▸ **The problem**
Tally the lines in the data below in which the word "城乡居民医疗保险县级配套资金" occurs, then give only the total.

▸ **Entries shown**
# # # # #
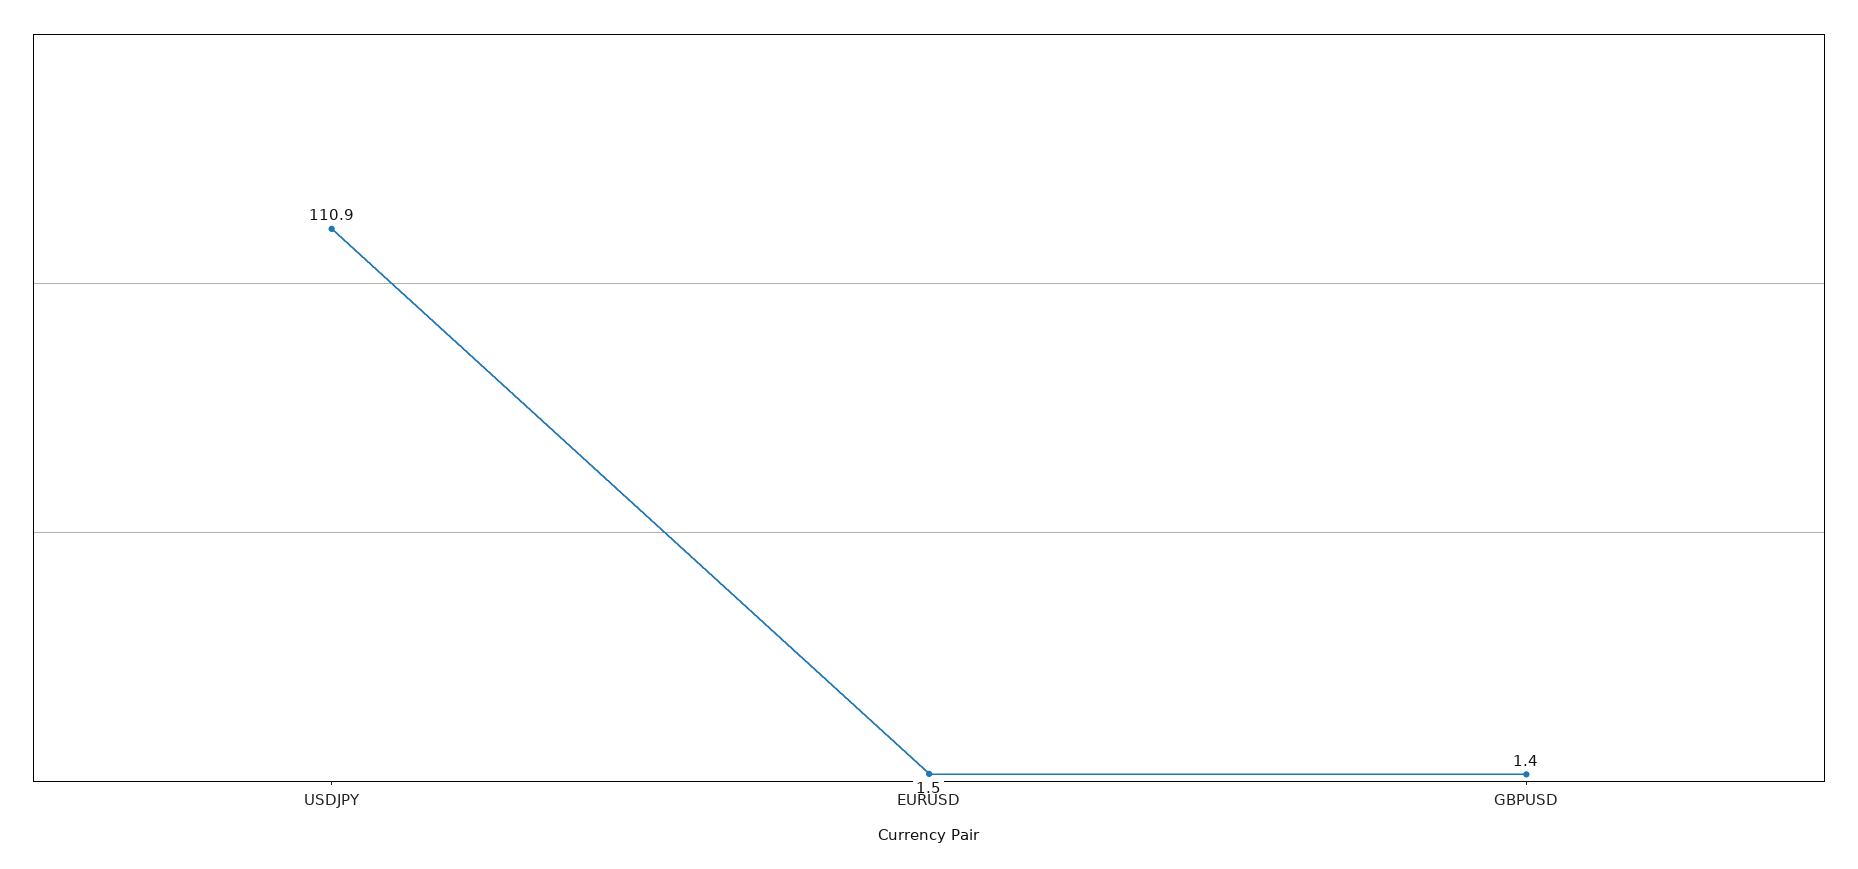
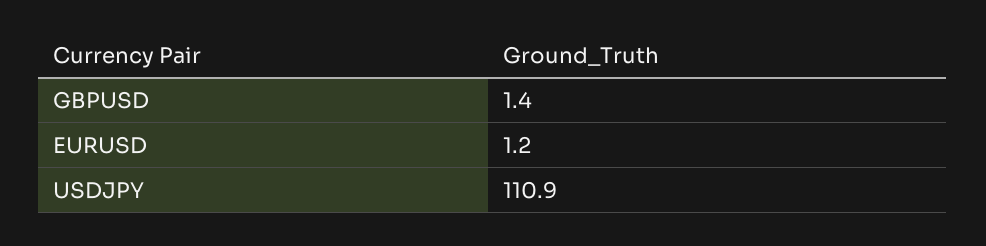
  {
    "USDJPY": 110.9,
-   "EURUSD": 1.5,
+   "EURUSD": 1.2,
    "GBPUSD": 1.4
  }

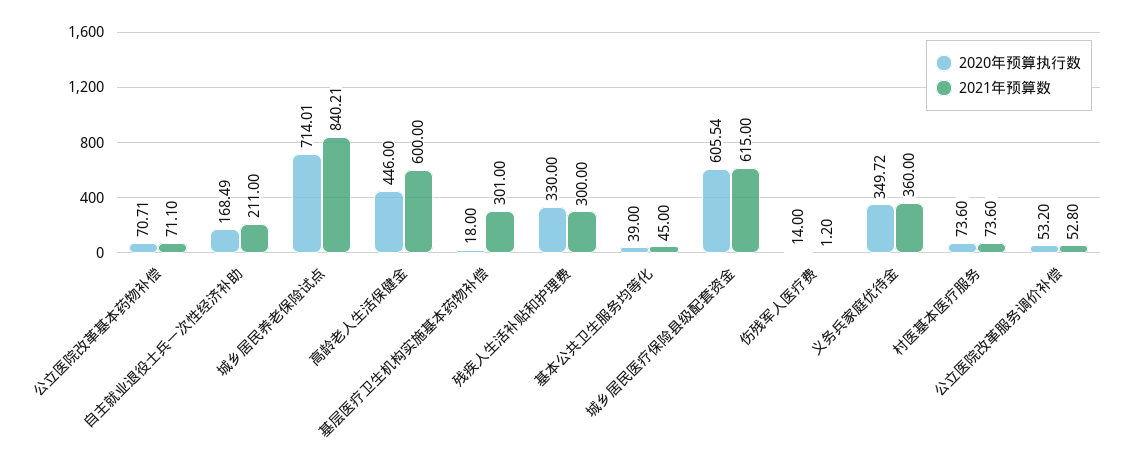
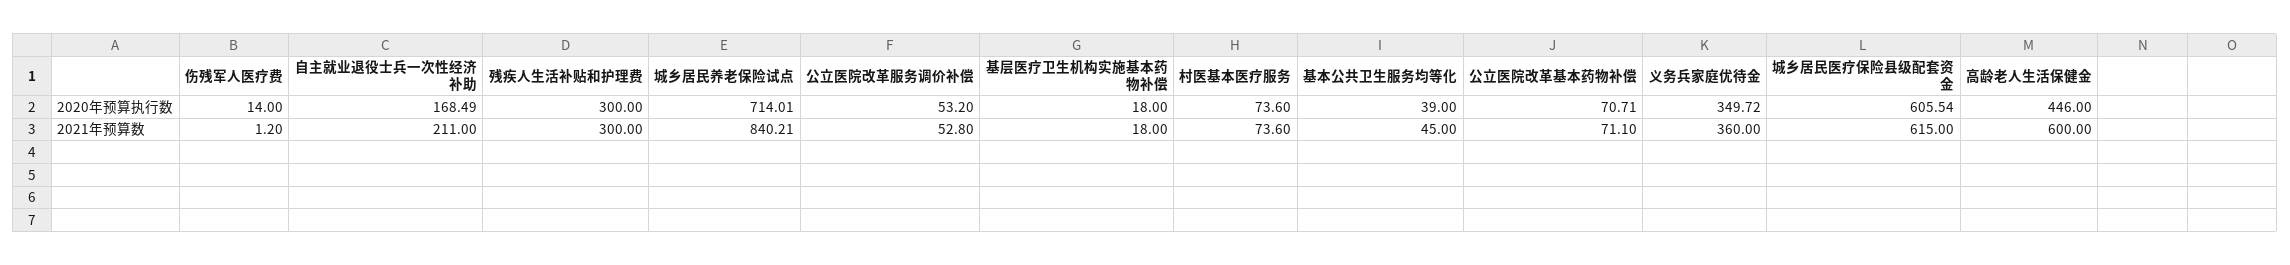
  {
    "2020年预算执行数": {
      "公立医院改革基本药物补偿": 70.71,
      "自主就业退役士兵一次性经济补助": 168.49,
      "城乡居民养老保险试点": 714.01,
      "高龄老人生活保健金": 446,
      "基层医疗卫生机构实施基本药物补偿": 18,
-     "残疾人生活补贴和护理费": 330,
+     "残疾人生活补贴和护理费": 300,
      "基本公共卫生服务均等化": 39,
      "城乡居民医疗保险县级配套资金": 605.54,
      "伤残军人医疗费": 14,
      "义务兵家庭优待金": 349.72,
      "村医基本医疗服务": 73.6,
      "公立医院改革服务调价补偿": 53.2
    },
    "2021年预算数": {
      "公立医院改革基本药物补偿": 71.1,
      "自主就业退役士兵一次性经济补助": 211,
      "城乡居民养老保险试点": 840.21,
      "高龄老人生活保健金": 600,
-     "基层医疗卫生机构实施基本药物补偿": 301,
+     "基层医疗卫生机构实施基本药物补偿": 18,
      "残疾人生活补贴和护理费": 300,
      "基本公共卫生服务均等化": 45,
      "城乡居民医疗保险县级配套资金": 615,
      "伤残军人医疗费": 1.2,
      "义务兵家庭优待金": 360,
      "村医基本医疗服务": 73.6,
      "公立医院改革服务调价补偿": 52.8
    }
  }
# # # # #
▸ **Response for this exercise**
2